The Spiraling Homestead

Monday, December 8, 2008

Factory Farms Effluent

These are exerpts of the article on Grist.com. For the entire article, please click on the title - it'll take you directly to the article...

Agriculture has long been a top source of water pollution in the U.S., but in the last two decades the scale of the problem has grown dramatically with the proliferation of large-scale pork, poultry, beef, and dairy facilities, known as concentrated animal feeding operations (CAFOs). From 2002 to 2005, the CAFO industry in the U.S. expanded by about 22 percent -- with substantially more animals per facility, and ever-larger piles of their droppings

Today these facilities are responsible for some 500 million tons of animal manure a year -- three times more waste than humans in this country produce, activists say. According to a 1998 report from the Department of Agriculture and U.S. EPA, CAFO muck has fouled roughly 35,000 miles of rivers in 22 states and groundwater in 17 states. More recent data show that 29 states have reported water contamination from these feedlots.Last week, the EPA proposed a rule [PDF] that purports to address this problem. It would revise a set of rules issued in 2003 that revamped the permitting process required of CAFOs under the Clean Water Act, with the aim of better tracking discharge levels at each facility and holding factory farms accountable for their water pollution.

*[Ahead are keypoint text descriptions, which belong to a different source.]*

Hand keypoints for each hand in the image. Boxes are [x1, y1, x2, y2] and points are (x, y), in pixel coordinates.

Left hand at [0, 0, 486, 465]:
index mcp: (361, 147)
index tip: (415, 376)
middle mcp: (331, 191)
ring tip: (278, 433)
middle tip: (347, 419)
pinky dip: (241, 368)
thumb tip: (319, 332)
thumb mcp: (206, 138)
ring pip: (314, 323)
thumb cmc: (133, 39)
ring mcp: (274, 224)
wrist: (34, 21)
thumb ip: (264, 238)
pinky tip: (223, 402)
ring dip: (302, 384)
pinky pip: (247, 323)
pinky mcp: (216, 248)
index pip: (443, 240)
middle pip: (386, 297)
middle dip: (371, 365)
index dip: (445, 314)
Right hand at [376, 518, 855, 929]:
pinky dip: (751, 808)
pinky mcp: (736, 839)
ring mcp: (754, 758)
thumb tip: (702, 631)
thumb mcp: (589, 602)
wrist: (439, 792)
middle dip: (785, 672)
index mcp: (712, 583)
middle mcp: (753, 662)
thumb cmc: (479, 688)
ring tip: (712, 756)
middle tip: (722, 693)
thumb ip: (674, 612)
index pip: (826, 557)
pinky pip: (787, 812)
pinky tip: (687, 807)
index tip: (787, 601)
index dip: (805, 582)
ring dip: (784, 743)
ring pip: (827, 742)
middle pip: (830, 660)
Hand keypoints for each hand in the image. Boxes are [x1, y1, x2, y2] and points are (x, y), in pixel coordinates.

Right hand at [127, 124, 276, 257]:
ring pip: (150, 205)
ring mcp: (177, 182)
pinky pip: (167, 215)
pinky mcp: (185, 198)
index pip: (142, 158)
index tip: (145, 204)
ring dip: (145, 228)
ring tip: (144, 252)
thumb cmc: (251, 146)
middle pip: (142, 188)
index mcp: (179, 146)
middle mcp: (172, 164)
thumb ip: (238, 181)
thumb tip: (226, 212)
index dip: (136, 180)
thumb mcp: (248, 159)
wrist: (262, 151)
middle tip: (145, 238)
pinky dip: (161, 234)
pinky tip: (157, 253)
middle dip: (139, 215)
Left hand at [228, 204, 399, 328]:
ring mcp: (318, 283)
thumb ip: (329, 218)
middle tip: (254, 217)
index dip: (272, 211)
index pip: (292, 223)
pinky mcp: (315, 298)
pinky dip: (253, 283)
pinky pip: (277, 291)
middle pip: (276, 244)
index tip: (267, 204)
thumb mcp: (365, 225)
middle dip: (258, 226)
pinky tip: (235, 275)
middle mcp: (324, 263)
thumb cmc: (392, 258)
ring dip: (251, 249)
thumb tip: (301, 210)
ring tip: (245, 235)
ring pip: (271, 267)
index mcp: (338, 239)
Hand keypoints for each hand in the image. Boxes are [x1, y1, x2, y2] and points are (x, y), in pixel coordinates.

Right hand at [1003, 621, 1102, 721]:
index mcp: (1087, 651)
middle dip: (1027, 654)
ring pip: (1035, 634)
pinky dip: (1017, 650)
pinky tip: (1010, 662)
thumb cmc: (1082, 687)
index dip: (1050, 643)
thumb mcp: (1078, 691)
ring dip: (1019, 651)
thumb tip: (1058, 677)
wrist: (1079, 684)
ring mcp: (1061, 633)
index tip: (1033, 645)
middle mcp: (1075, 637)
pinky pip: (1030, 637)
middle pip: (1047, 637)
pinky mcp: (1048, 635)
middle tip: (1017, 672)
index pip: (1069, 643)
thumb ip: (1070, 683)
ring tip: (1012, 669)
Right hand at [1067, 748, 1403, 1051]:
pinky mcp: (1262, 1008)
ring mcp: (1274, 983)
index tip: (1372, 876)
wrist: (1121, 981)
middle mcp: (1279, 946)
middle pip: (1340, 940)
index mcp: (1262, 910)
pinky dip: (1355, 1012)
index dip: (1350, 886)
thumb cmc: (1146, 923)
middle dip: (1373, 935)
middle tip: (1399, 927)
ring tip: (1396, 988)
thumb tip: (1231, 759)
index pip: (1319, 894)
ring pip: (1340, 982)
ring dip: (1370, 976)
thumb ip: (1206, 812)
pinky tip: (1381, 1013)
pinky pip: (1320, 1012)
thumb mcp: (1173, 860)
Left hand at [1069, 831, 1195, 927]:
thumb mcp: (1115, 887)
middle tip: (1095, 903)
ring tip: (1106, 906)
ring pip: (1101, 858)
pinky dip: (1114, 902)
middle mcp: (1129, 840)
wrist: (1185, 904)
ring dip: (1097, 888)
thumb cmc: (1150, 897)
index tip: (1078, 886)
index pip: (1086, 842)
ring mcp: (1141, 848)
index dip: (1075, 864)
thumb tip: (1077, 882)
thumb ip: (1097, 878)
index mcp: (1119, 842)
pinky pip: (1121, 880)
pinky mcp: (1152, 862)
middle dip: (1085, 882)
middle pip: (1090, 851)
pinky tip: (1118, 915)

"The loophole basically renders the Clean Water Act meaningless when it comes to regulating the fecal discharge from CAFOs," says Merkel. "It says to these massive facilities, 'Hey, figure out if you need a permit to pollute, and then come and get one.' It's appalling."The agriculture industry, meanwhile, is applauding the proposed rule. Don Parish, senior director of regulatory relations for the American Farm Bureau Federation, says it would lighten the regulatory burden on CAFOs. Obtaining permits, he says, is "an onerous process. When you have a permit, every 'i' that you don't dot and every 't' you don't cross is a problem, and creates substantial liability concerns."

"In 2003, EPA's position was that if you're a large-scale facility, it's nearly impossible not to have some amount of discharge," says Merkel. "Therefore all large facilities should have permits."

And yet today the vast majority of factory farms still don't have permits for this runaway pollution: Of the roughly 18,800 CAFOs currently in the United States, the EPA says only about 8,500 have permits.